How can we address Black maternal health disparities? One approach is to recognize the true history of Black women’s reproductive and maternal health. J. Marion Sims, known as the “Father of Gynecology,” performed anesthetic-free reproductive procedures on enslaved Black women.
Having more healthcare workers of color would help deconstruct health stigmas in Black communities and provide affected individuals with culturally competent resources. The ability of insurance companies to cover the costs of doulas, midwives, postpartum care, and other services would increase the financial burden of accessing healthcare.
The Black Maternal Health Momnibus Act of 2021 was proposed by the Biden administration as part of the Build Back Better plan. The bill addressed multi-agency efforts to improve maternal health, particularly among racial and ethnic minority groups, veterans, and other vulnerable people.
The goal of The Department of Health and Human Services is to address the social determinants of maternal health. These factors, which include child care, housing, food security, transportation, and environmental circumstances, affect women’s ability to have a healthy pregnancy and give birth.
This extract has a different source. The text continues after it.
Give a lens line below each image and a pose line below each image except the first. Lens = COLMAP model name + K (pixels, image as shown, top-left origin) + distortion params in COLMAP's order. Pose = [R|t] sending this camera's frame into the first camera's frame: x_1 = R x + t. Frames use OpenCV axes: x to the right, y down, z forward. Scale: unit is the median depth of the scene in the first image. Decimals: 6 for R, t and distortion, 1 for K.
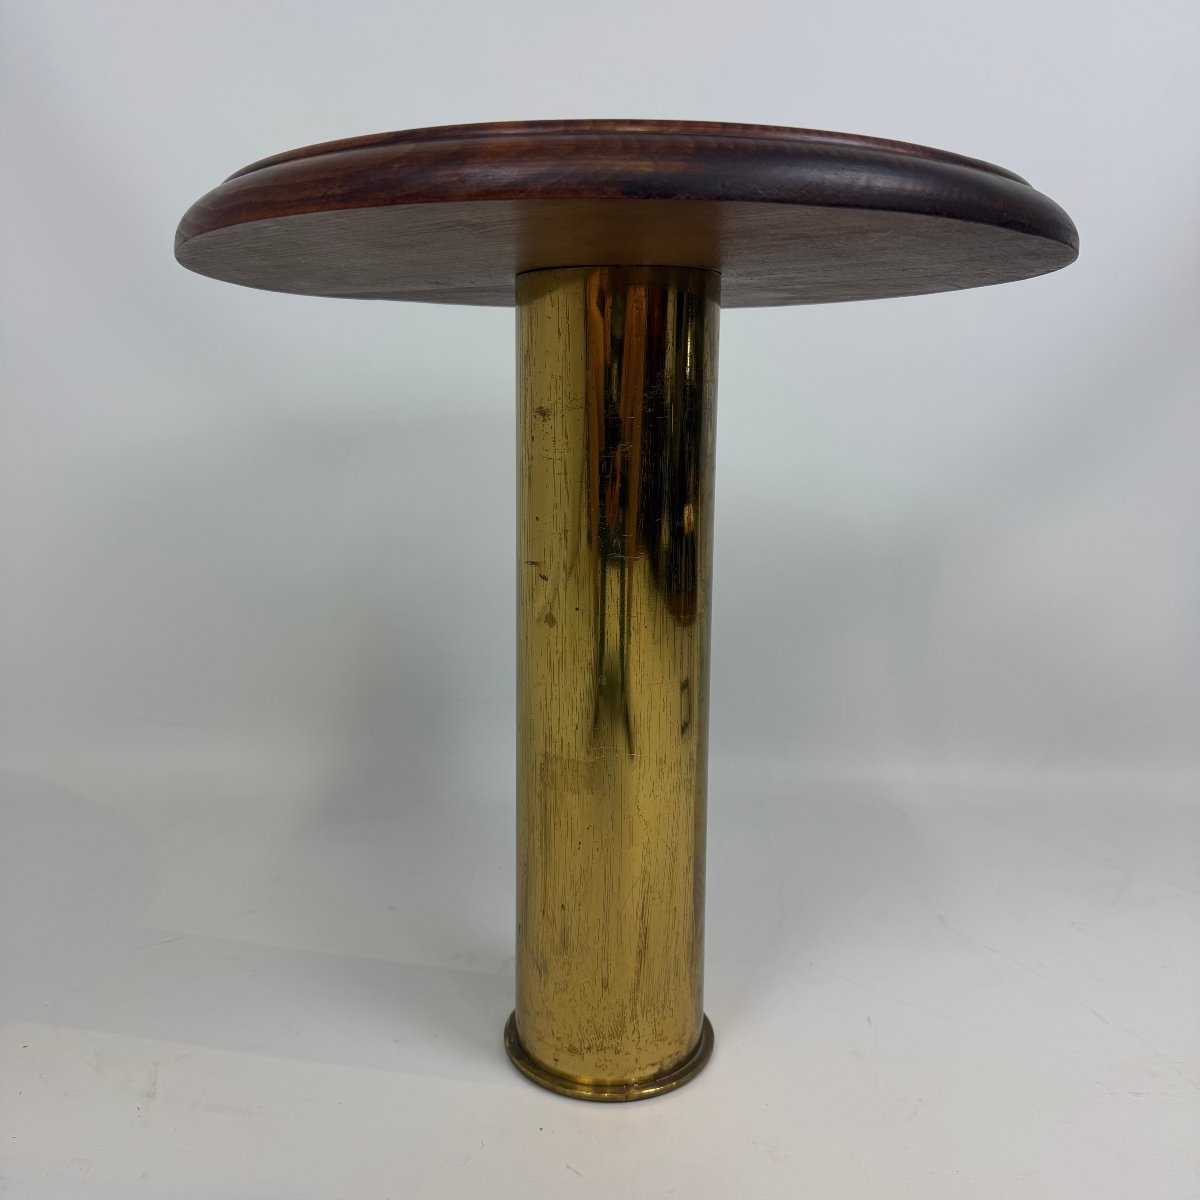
lens RADIAL K [[1226.2, 0, 588.4], [0, 1226.2, 594.4], [0, 0, 1]] dist [0.047083, 0.000000]
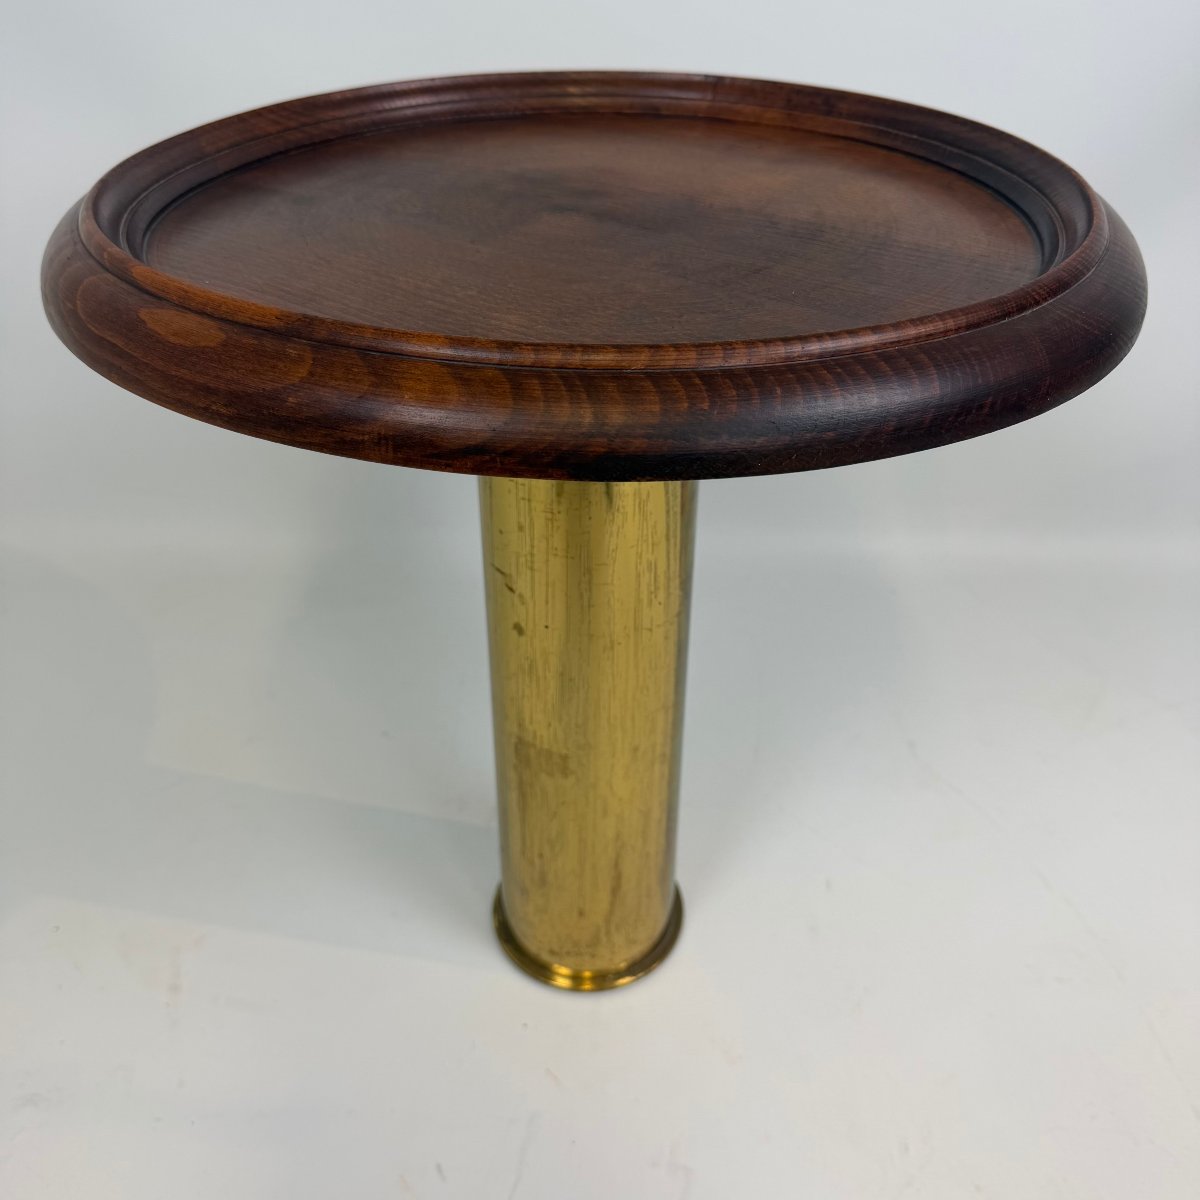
lens RADIAL K [[1226.2, 0, 592.4], [0, 1226.2, 604.3], [0, 0, 1]] dist [0.047083, 0.000000]
pose [[0.999973, -0.000900, -0.007327, 0.031209], [0.004103, 0.892878, 0.450279, -0.407312], [0.006136, -0.450297, 0.892858, 0.158317]]
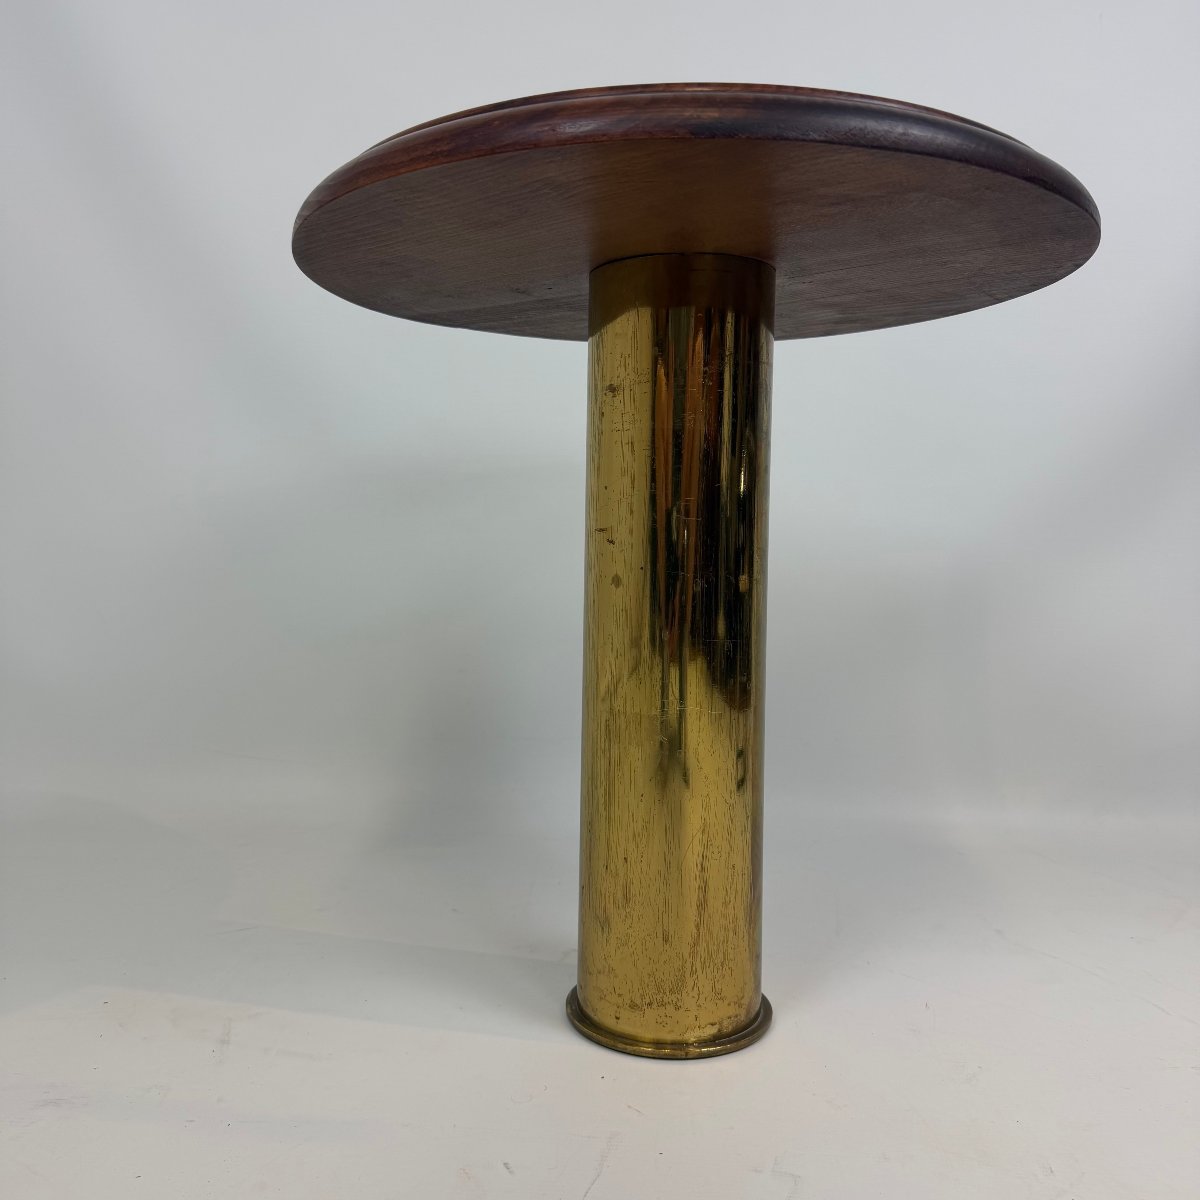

The legislation would protect the health of low-income postpartum and breastfeeding women, babies, and children. It would also extend eligibility for the Special Supplemental Nutrition Program for Women, Infants, and Children. Other goals include support training, technology, and telehealth initiatives.
New Yorkers have rallied for change, calling for activity to aid the underlying inequality Black and Brown women experience during pregnancy and birth. One bill from the package was signed into law by President Biden, the Protecting Moms Who Served Act, which puts $15 million into boosting maternity care for military veterans. However, the rest of the bills in the act remain stalled in Congress.